Five Things to Know From Our Big Story on NY’s Broken Benefits Card System

It happens all the time: a New Yorker who relies on federal benefits to feed their family swipes their Electronic Benefits Transfer card at the grocery store, only to find that their money for the month has disappeared. In a deep look at the problem, we discovered:

New York’s outdated EBT cards are especially vulnerable to fraudulent charges 

Untold numbers of New Yorkers face hunger because the government won’t replace the stolen funds

Solutions exist—and California has implemented them

Here’s what more to know from our investigation, which you can read in full here

People are losing their month’s food benefits to online fraud, and unlike for credit and debit card holders, no one replaces the money.

A single mom in Borough Park, a retired grocery store worker in Flatbush, a dad of teens in Flushing, to a Holocaust survivor in her nineties — all across town, people who rely on federal food benefits for nutrition are facing empty fridges. It’s because of fraudulent charges that wipe their accounts, the kind readily prevented by modern credit and debit cards. 

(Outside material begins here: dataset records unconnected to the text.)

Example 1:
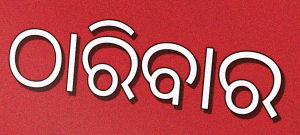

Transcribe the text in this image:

ଠାରିବାର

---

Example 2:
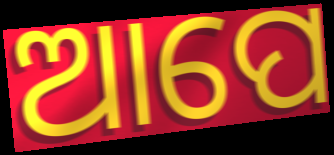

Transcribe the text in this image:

ଆପେ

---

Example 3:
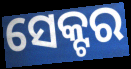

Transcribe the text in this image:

ସେକ୍ଟର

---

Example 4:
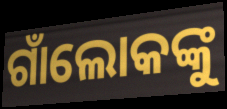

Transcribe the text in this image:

ଗାଁଲୋକଙ୍କୁ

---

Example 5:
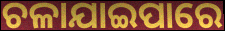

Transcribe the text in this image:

ଚଳାଯାଇପାରେ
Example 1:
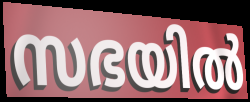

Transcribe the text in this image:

സഭയിൽ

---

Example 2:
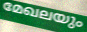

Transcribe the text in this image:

മേഖലയും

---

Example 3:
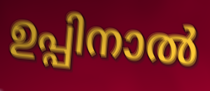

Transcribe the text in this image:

ഉപ്പിനാൽ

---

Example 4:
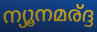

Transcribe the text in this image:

ന്യൂനമര്ദ്ദ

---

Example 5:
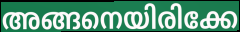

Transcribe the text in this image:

അങ്ങനെയിരിക്കേ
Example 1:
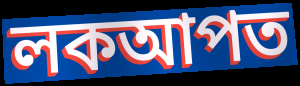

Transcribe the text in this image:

লকআপত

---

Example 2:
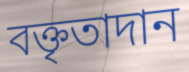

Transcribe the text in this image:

বক্তৃতাদান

Electronic Benefits Transfer cards, which deliver food benefits, don’t have the standard fraud protection technology that those cards do. They look like simple gift cards, with just a magnetic stripe and no chip, and there are no notifications or freezes for suspicious charges. Unlike for credit and debit cards, there is also no reimbursement for unauthorized charges, leaving EBT users high and dry. 

This is happening to an unknown number of people in New York — but we think it’s a lot.

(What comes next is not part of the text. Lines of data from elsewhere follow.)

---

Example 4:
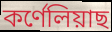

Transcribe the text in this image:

কৰ্ণেলিয়াছ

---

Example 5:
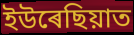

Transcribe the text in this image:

ইউৰেছিয়াত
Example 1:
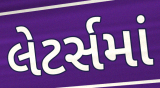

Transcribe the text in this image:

લેટર્સમાં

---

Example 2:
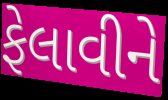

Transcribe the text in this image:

ફેલાવીને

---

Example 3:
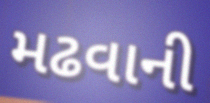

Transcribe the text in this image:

મઢવાની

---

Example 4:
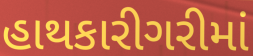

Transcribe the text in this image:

હાથકારીગરીમાં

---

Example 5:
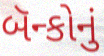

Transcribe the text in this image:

બૅન્કોનું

The social service providers who people call when their card is rejected say the problem is getting worse.  We heard from a dozen groups who say people are coming in with the problem all the time.

The city and state do not collect data on this, but there are some indicators that point to the scale. Cash assistance claims, which are reimbursed, were at their highest number in a year in April. This winter, the nonprofit Community Service Society surveyed 827 current Supplemental Nutrition Assistance Program recipients citywide. Asked if they had been a victim of this type of benefit theft in the past three years, 31% said yes. 

Back when the city was collecting claims in 2024, they got an average of 7,000 a month, totaling more than 86,000 that year. And the department says that’s surely an undercount, since not everyone reported. 

The technology to prevent this kind of fraud exists, but New York isn’t using it.

California reduced reported benefits theft by 76% since the 2024 peak by implementing chip-and-tap cards and other changes. They even put an astrophysicist on the case, whose team developed a machine-learning model for cash-assistance fraud that identifies suspicious transactions. In individual accounts, the racket often shows up as a series of impossible purchases — such as simultaneous charges hundreds of miles apart in the middle of the night — that are readily detected by anti-fraud measures used in other cards. Charges like these are often flagged or blocked by credit card companies. 

California and New York contract the same company to administer EBT cards, Fidelity National Information Services, a fintech giant for whom advanced fraud protection for commercial cards is a core product. 

The City Reporter also found lower-tech interventions that could help in the meantime. For one, the state benefits hotline requires only card number and pin — the exact information easily extracted from secretly installed skimmers and traded en masse — in order to access transaction history, which reveals deposit dates and amounts. Some extra verification on the hotline could potentially “ruin” the scheme, one source familiar with it suggested, although law enforcement noted that skimmers tend to adapt fast to changes.

The city and state offer nothing to replace the benefits and food pantries cannot fill the gap. 

The federal government did replace lost benefits for about two years through 2024, but then they stopped. Legislation to create a victim’s compensation fund exists, but it stalled in Albany this year and money to reimburse people for the losses did not make it into the new state budget. There is no emergency fund or private charity that replaces the lost benefits when people lose it, “nothing like that to point people to.”

All these small stipends are actually going to a very small number of people at the top of transnational crime rings.  

Hierarchical organized crime teams, originating mostly out of Eastern Europe, have learned to exploit this outdated payment system and are living large off the scam, renting $10,000 a month apartments and Lamborghinis, according to the Secret Service, which investigates counterfeit crimes. They estimate that nationwide, approximately $1 billion from the benefits of hundreds of thousands of people is consolidated mostly in the hands of fewer than 200 senior organized crime leaders. The profits leave the country as crypto or bricks of bulk cash. 

“I think it’s getting worse,” said Matt McCool, Special Agent in Charge for the Secret Service’s New York Field Office. ”It’s tough to get to the makers.”